──────── EXTRAIT DU DOCUMENT

L’ombre de Ryad rode autour de l’explosive affaire Khashoggi. La mystérieuse disparition du journaliste après qu’il soit entré au consulat d’Arabie saoudite à Istanbul continue à faire de nombreux remous.
Mardi dernier, le journaliste Jamal Khashoggi avait rendez-vous au consulat saoudien d’Istanbul. Il s’y rendait pour récupérer ses papiers de divorce pour pouvoir se remarier avec sa nouvelle fiancée, la Turque Hatice Cengiz. Elle l’a accompagné jusqu’aux portes du consulat et lui a dit au revoir à l’entrée. C’est la dernière fois que l’éminent journaliste sera vu vivant.
Jamal Khashoggi est un journaliste de renom, connu pour son franc-parler, qui s’est exilé aux Etats-Unis en 2017 après être tombé en disgrâce à la cour du prince héritier Mohammed ben Salmane.

────────────────

Dans l'extrait sur l'affaire Khashoggi, pour quelle raison Jamal Khashoggi se rendait-il au consulat saoudien d'Istanbul ? Répondez en une phrase, s'il vous plaît.

──────── DONNÉES FOURNIES

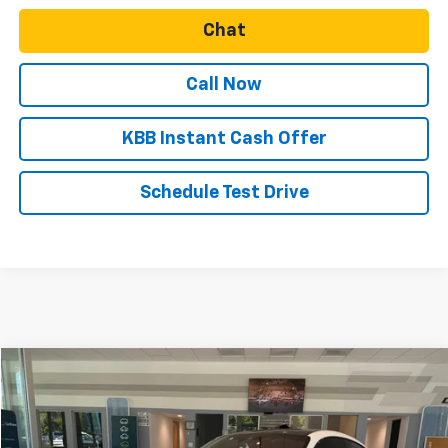
Chat
Call Now
KBB Instant Cash Offer
Schedule Test Drive
Compare Vehicle
$124,999
Used
2020
Porsche Taycan
Turbo Sedan
SALE PRICE
VIN:
WP0AC2Y13LSA71693
Stock:
CU30856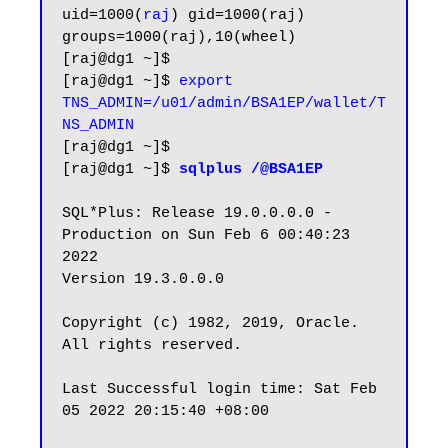
uid=1000(
raj
) gid=1000(raj) 
groups=1000(raj),10(wheel)

[raj@dg1 ~]$

[raj@dg1 ~]$ 
export 
TNS_ADMIN=/u01/admin/BSA1EP/wallet/T
NS_ADMIN
[raj@dg1 ~]$

[raj@dg1 ~]$ 
sqlplus /@BSA1EP
SQL*Plus: Release 19.0.0.0.0 - 
Production on Sun Feb 6 00:40:23 
2022

Version 19.3.0.0.0

Copyright (c) 1982, 2019, Oracle.  
All rights reserved.

Last Successful login time: Sat Feb 
05 2022 20:15:40 +08:00
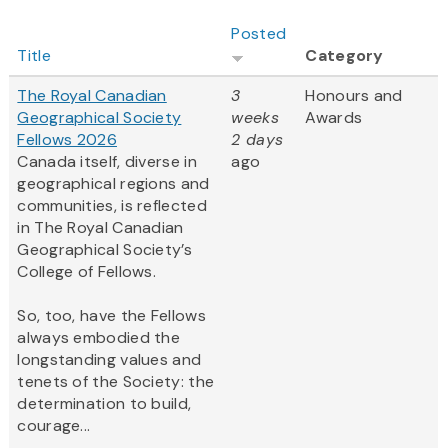
Posted
Title
Category
The Royal Canadian
3
Honours and
Geographical Society
weeks
Awards
Fellows 2026
2 days
Canada itself, diverse in
ago
geographical regions and
communities, is reflected
in The Royal Canadian
Geographical Society’s
College of Fellows.
So, too, have the Fellows
always embodied the
longstanding values and
tenets of the Society: the
determination to build,
courage...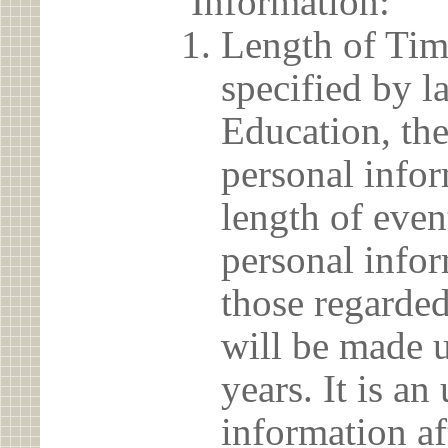
Information:
Length of Tim
specified by l
Education, the
personal info
length of even
personal infor
those regarded
will be made u
years. It is a
information af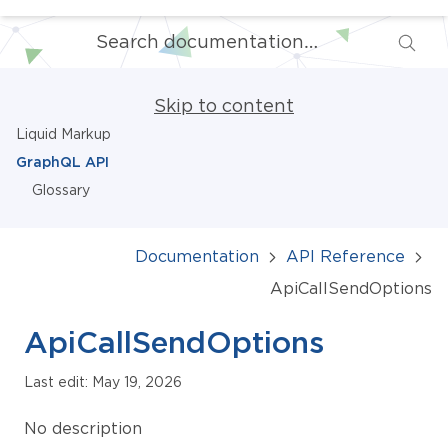
Skip to content
Liquid Markup
GraphQL API
Glossary
Documentation
API Reference
ApiCallSendOptions
ApiCallSendOptions
Last edit: May 19, 2026
No description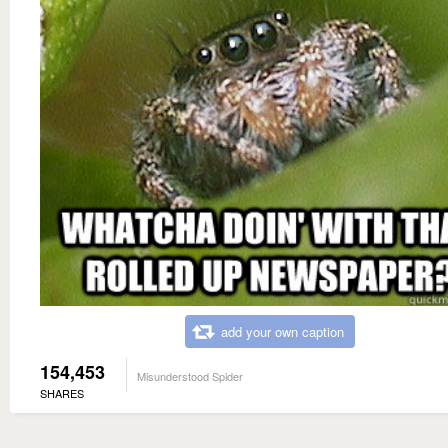
add your own caption
154,453
Misunderstood Spider
SHARES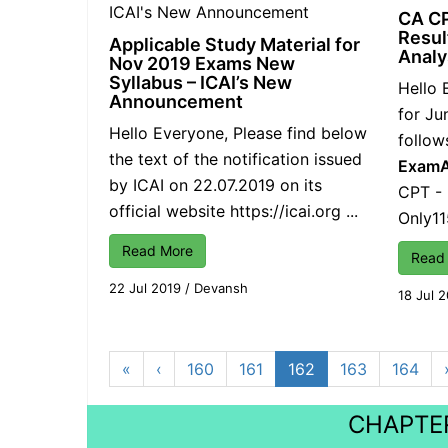
CA C
Resul
Applicable Study Material for
Analy
Nov 2019 Exams New
Syllabus – ICAI’s New
Hello 
Announcement
for Ju
Hello Everyone, Please find below
follow
the text of the notification issued
Exam
by ICAI on 22.07.2019 on its
CPT -
official website
https://icai.org
...
Only1
Read More
Read
22 Jul 2019
/
Devansh
18 Jul 
«
‹
160
161
162
163
164
CHAPTER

────────────────

» **ZONE DE RÉPONSE**:
Il s'y rendait pour récupérer ses papiers de divorce afin de pouvoir se remarier avec sa nouvelle fiancée, la Turque Hatice Cengiz.